Since the social responsibility code provision 1.1.2 outlined in the LLCP states that the license owners are the ones responsible for the actions of affiliate marketing verticals or any other third party that provides services related to the licensee’s licensed activities, the licensee needs to ensure that the new LLCP provisions are applied to any gambling affiliate employed by the licensee.
However, one thing to have in mind is that these new requirements don’t apply to other forms of advertising, such as videos or screenshots of the games that are available on gambling affiliate’s websites, since there is no interaction between the user and the content and because the visitors aren’t engaging in any gambling-related activity.
Furthermore, the new rules don’t apply to B2B suppliers either, as long as they’re offering demo versions of their games to other businesses rather than consumers.
Who Is Most Affected by the LLCP Updates?
The new rules are set to affect the B2C operators that use B2B affiliates to promote their content and offer free-to-play games accompanied by hyperlinks that lead back to the B2C operator.
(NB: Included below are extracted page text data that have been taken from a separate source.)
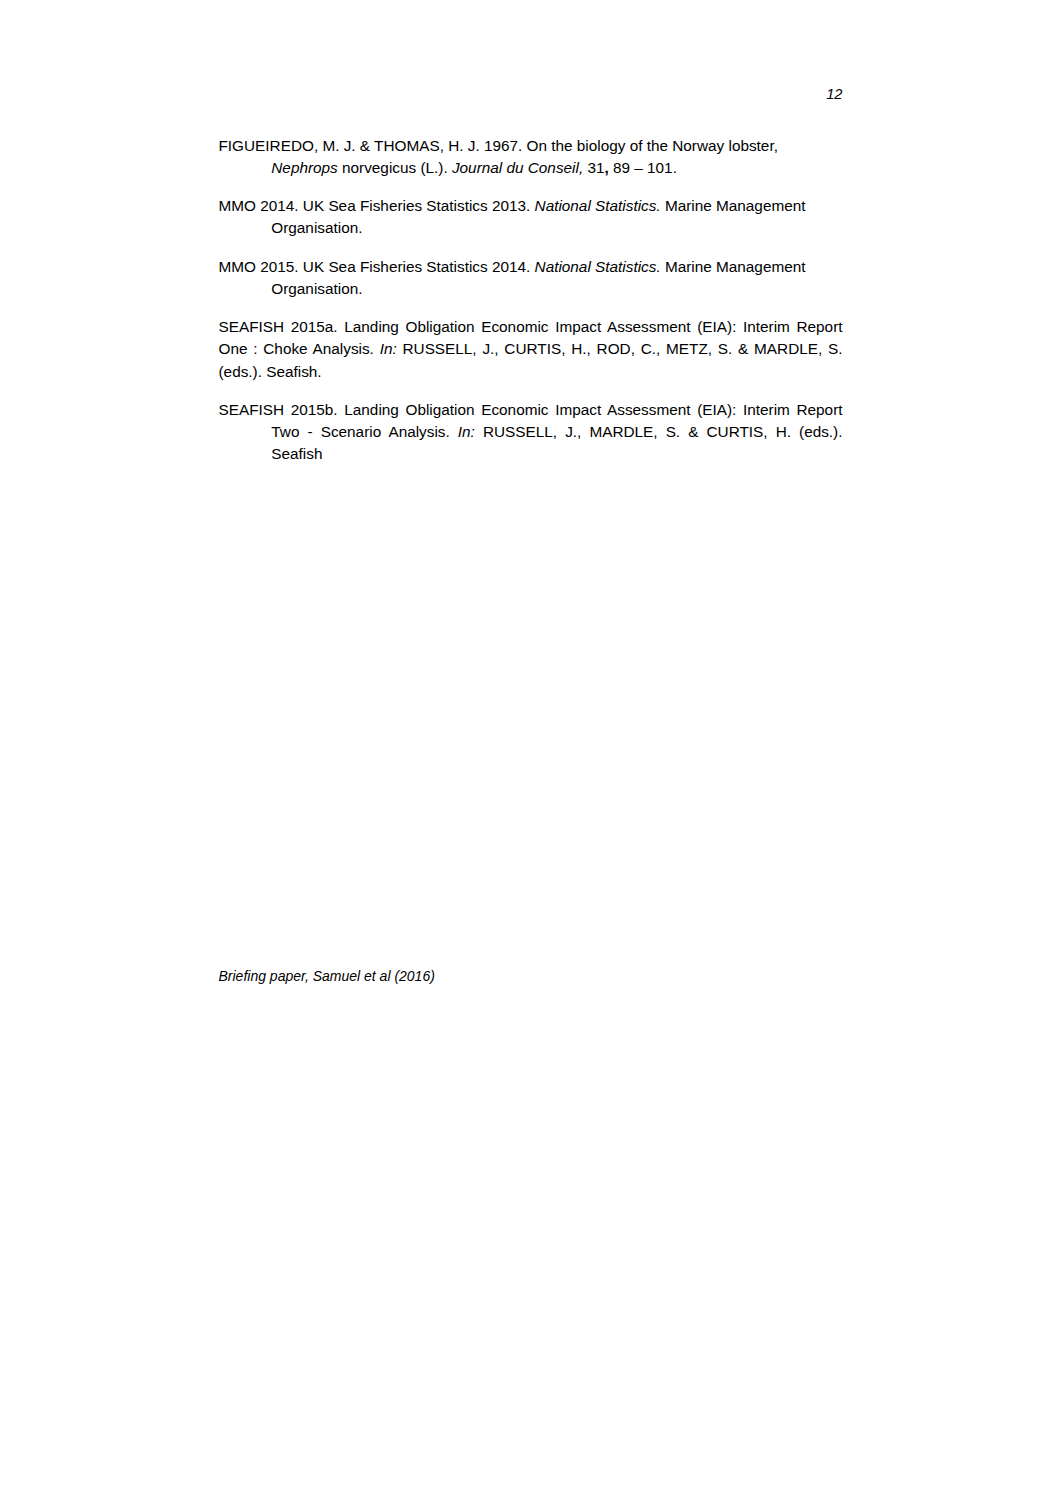12
FIGUEIREDO, M. J. & THOMAS, H. J. 1967. On the biology of the Norway lobster, Nephrops norvegicus (L.). Journal du Conseil, 31, 89 – 101.
MMO 2014. UK Sea Fisheries Statistics 2013. National Statistics. Marine Management Organisation.
MMO 2015. UK Sea Fisheries Statistics 2014. National Statistics. Marine Management Organisation.
SEAFISH 2015a. Landing Obligation Economic Impact Assessment (EIA): Interim Report One : Choke Analysis. In: RUSSELL, J., CURTIS, H., ROD, C., METZ, S. & MARDLE, S. (eds.). Seafish.
SEAFISH 2015b. Landing Obligation Economic Impact Assessment (EIA): Interim Report Two - Scenario Analysis. In: RUSSELL, J., MARDLE, S. & CURTIS, H. (eds.). Seafish
Briefing paper, Samuel et al (2016)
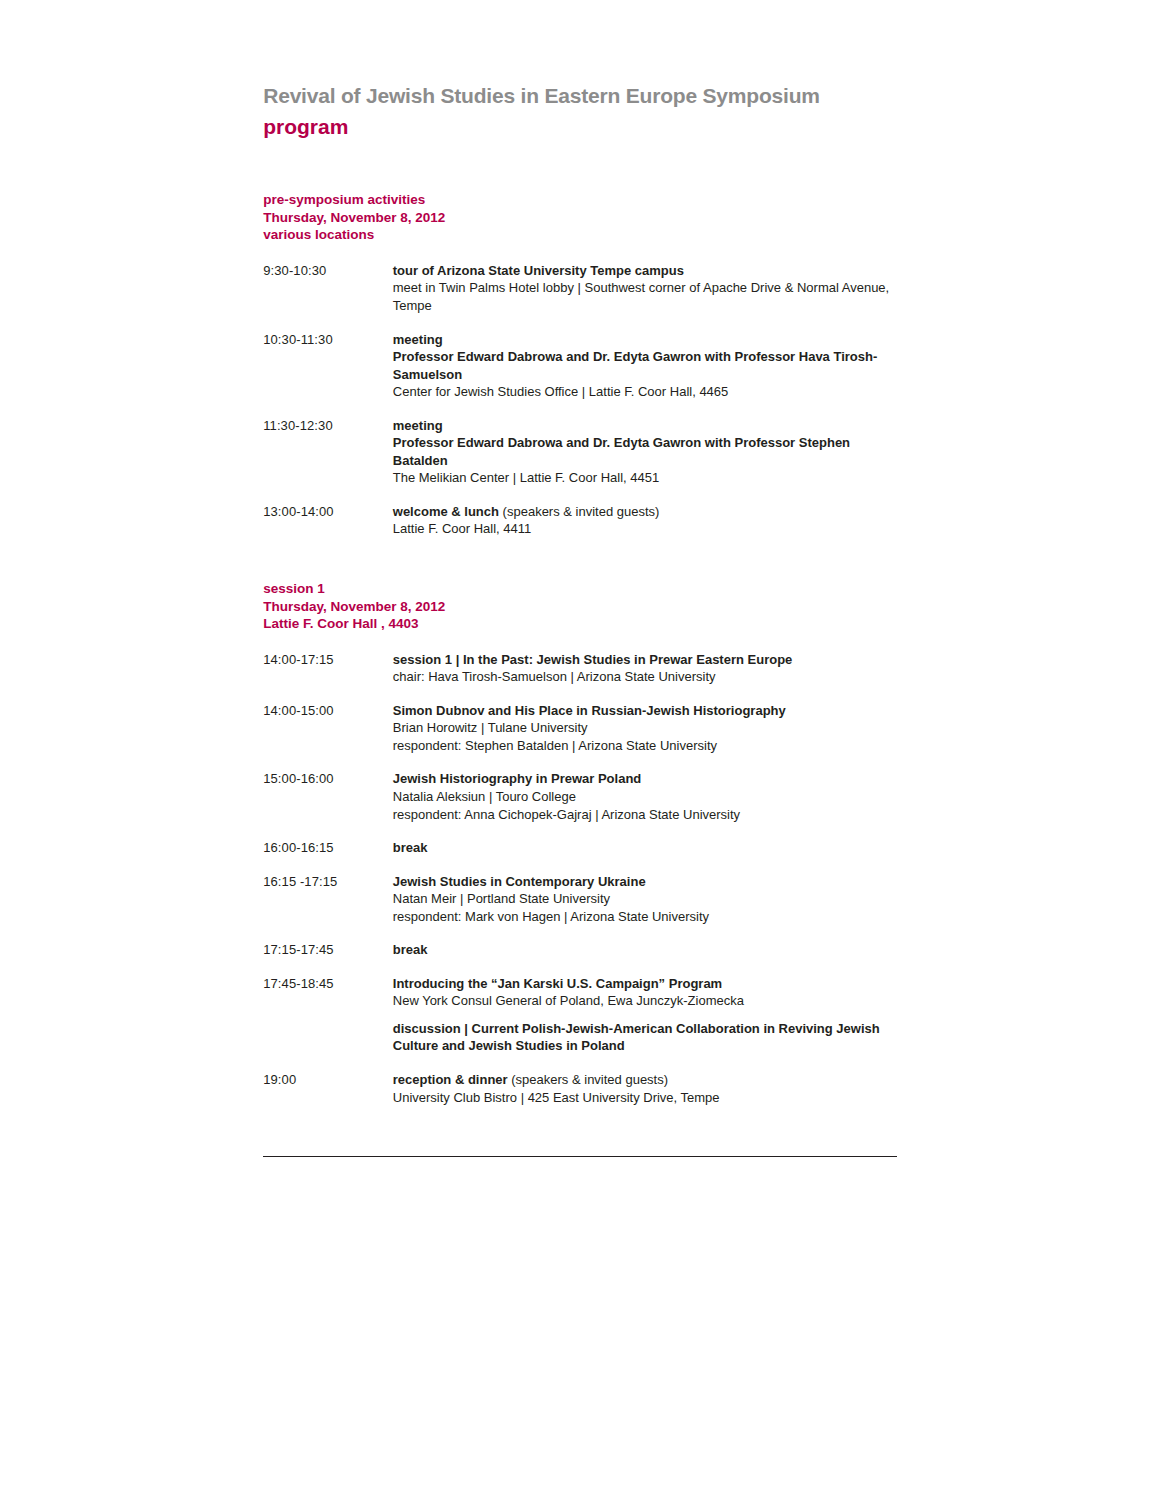Revival of Jewish Studies in Eastern Europe Symposium
program
pre-symposium activities Thursday, November 8, 2012 various locations
| 9:30-10:30 | tour of Arizona State University Tempe campus meet in Twin Palms Hotel lobby / Southwest corner of Apache Drive & Normal Avenue, Tempe |
| 10:30-11:30 | meeting Professor Edward Dabrowa and Dr. Edyta Gawron with Professor Hava Tirosh-Samuelson Center for Jewish Studies Office / Lattie F. Coor Hall, 4465 |
| 11:30-12:30 | meeting Professor Edward Dabrowa and Dr. Edyta Gawron with Professor Stephen Batalden The Melikian Center / Lattie F. Coor Hall, 4451 |
| 13:00-14:00 | welcome & lunch (speakers & invited guests) Lattie F. Coor Hall, 4411 |
session 1 Thursday, November 8, 2012 Lattie F. Coor Hall , 4403
| 14:00-17:15 | session 1 / In the Past: Jewish Studies in Prewar Eastern Europe chair: Hava Tirosh-Samuelson / Arizona State University |
| 14:00-15:00 | Simon Dubnov and His Place in Russian-Jewish Historiography Brian Horowitz / Tulane University respondent: Stephen Batalden / Arizona State University |
| 15:00-16:00 | Jewish Historiography in Prewar Poland Natalia Aleksiun / Touro College respondent: Anna Cichopek-Gajraj / Arizona State University |
| 16:00-16:15 | break |
| 16:15 -17:15 | Jewish Studies in Contemporary Ukraine Natan Meir / Portland State University respondent: Mark von Hagen / Arizona State University |
| 17:15-17:45 | break |
| 17:45-18:45 | Introducing the “Jan Karski U.S. Campaign” Program New York Consul General of Poland, Ewa Junczyk-Ziomecka discussion / Current Polish-Jewish-American Collaboration in Reviving Jewish Culture and Jewish Studies in Poland |
| 19:00 | reception & dinner (speakers & invited guests) University Club Bistro / 425 East University Drive, Tempe |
In order to ensure that young adults and children aren’t exposed to free-to-play casino games or content, the B2C operators will have to cooperate with their B2B partners and comply with new policy updates issued by the UKGC.
This covers sports betting, bingo, and casino operators, as well as a small number of lottery operators that provide games like scratch cards or instant win games.
The update brings with it a new license condition 17 which sets out new minimum requirements for identity verification. This means that the self-declaration of age where customers themselves input their info like the date of birth wouldn’t be sufficient. Instead, B2C operators should rely on identity documents provided by a customer or third-party databases, for example.
The changes went live on May 7, meaning that operators are required to verify customers’ information before allowing them to gamble, as well as prevent them from gambling before they go through the verification process.
If you would like to see the new update for yourself, it can be found in the Remote Technical Standards, under 6A paragraph d.